The bottom line is a warning that the last economic collapse didn't just happen, it was forced, they report.
They explain the machination consumers have seen at the highest levels of finance isn't just some cyclical phase the nation is enduring, but a capital crime, and the murder victim is the nation's wealth – "Hundreds of billions, even trillions of dollars – destroyed in order to enrich and empower beyond imagination a ruling elite of 'Killionaires' whose membership will shock even seasoned political observers."
The authors combed the wreckage of the U.S. economy for their evidence of sabotage, and now are revealing a billionaire financial complex spanning several presidential administrations that set out in conscious conspiracy to kill individual initiative in their wealth grab.
They also are warning that the economic turmoil isn't finished. In their last book they accurately predicted the 2008 financial collapse – to within one month and 100 points on the Dow.
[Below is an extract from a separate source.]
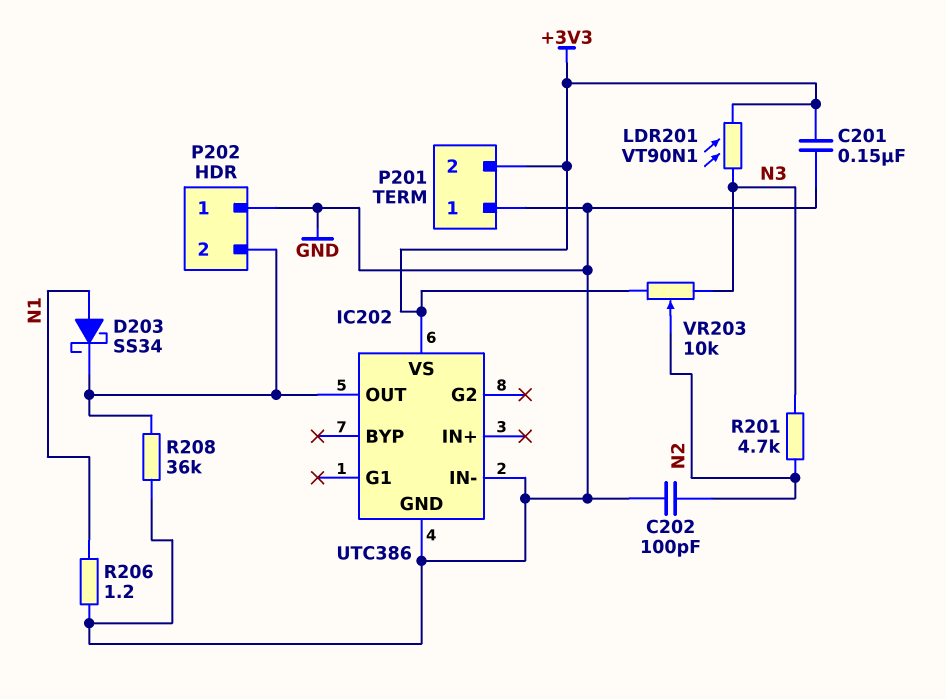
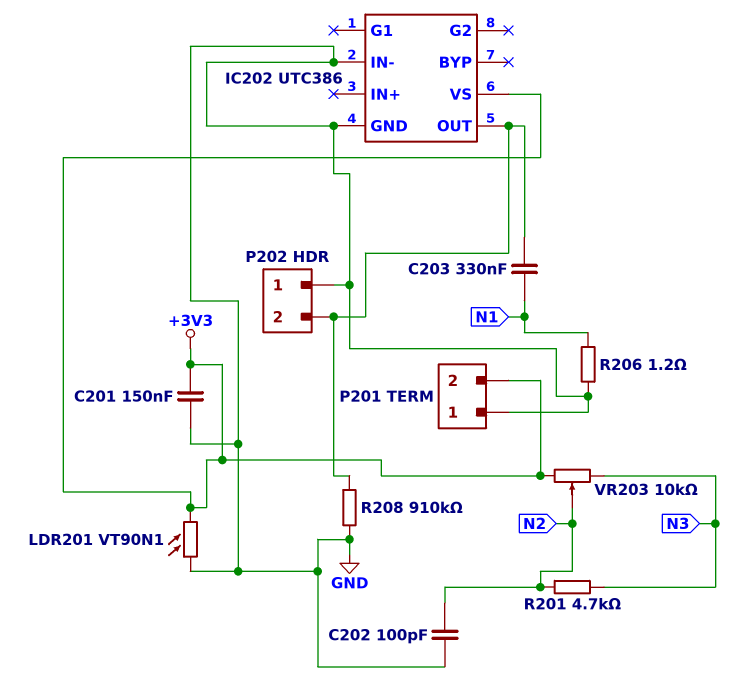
C203: none -> 330nF (IC202/OUT, N1)
D203: schottky SS34 (A N1, K IC202/OUT) -> none
LDR201: VT90N1 (+3V3, N3) -> VT90N1 (+3V3, GND)
R208: 36k (GND, IC202/OUT) -> 910k (GND, IC202/OUT)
Their new forecast includes a Washington-Wall Street conspiracy, an eco-terrorist link to the BP oil catastrophe, and Goldman Sachs.
(Story continues below)
"Killing Wealth, Freeing Wealth" reports that Americans need not depend on the government they support to protect them, either.
"(Obama) chose 'house upon stone' as his vision, and he told a nation that it wouldn't be easy rebuilding that house since we had 'lost trust and confidence' after years of Republican misrule," the book reports. "He's right. It won't be easy … On the very same day Timothy Geithner announced his anti-lobbyist rules he hired goldman Sachs lobbyist Mark Patterson as his chief of staff."
The authors have followed the money back to secret meetings in Silicon Valley in 2005 where these "Killionaires" conspired to create a colossal and entirely artificial market in carbon credits with the design of bilking investors of hundreds of billions of dollars when the right environmental catastrophe "could be engineered."
They went back even further, revealing from the 1960s the originas of today's political and economic problems.
And they offer suggestions, a "claw-back" strategy entrepreneurs and investors can use to face the coming years, which is expected to include more turbulence because of the continuing policy of – literally – creating money out of ink and paper.
Brown studied economics at the University of Washington under famed economist Paul Heyne, and forged his political experience working for President Reagan and Sen. Bob Dole. Now president of the Western Center for Journalism, he has authored "Obama Unmasked: Did Slick Hollywood Handlers Create the Perfect Candidate?" "Say the Right Thing," "Prince Albert: The Life and Lies of Al Gore," and "Slick Willie: Why America Cannot Trust Bill Clinton."
Troxler wrote not just speeches for Reagan but also books, "Obama Unmasked," "Hillary the Movie," "On Native Soil: The Documentary of the 9/11 Commission Report," "FahrenHYPE 9/11: Unraveling the Truth About Fahrenheit 9/11 and Michael Moore," and "Along Wit's Trail: The Humor & Wisdom of Ronald Reagan."